What is needed:
The expected response is a copy of every line in the entries below that includes the word "logic".

** Extracted data follows **

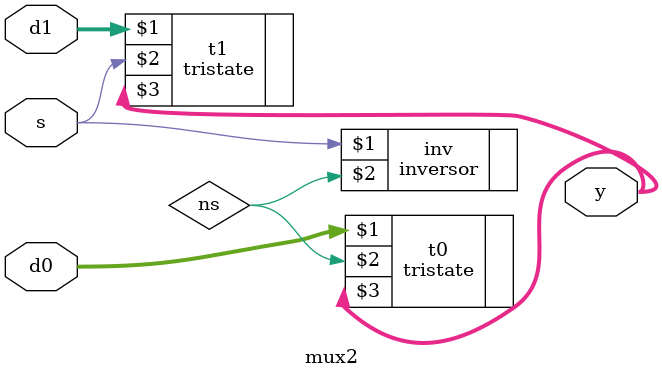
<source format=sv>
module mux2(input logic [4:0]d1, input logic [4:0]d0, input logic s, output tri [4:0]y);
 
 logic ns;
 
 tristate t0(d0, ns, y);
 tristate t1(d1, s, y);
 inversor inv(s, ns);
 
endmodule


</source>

** End of Extracted data **

Task output:
module mux2(input logic [4:0]d1, input logic [4:0]d0, input logic s, output tri [4:0]y);
 logic ns;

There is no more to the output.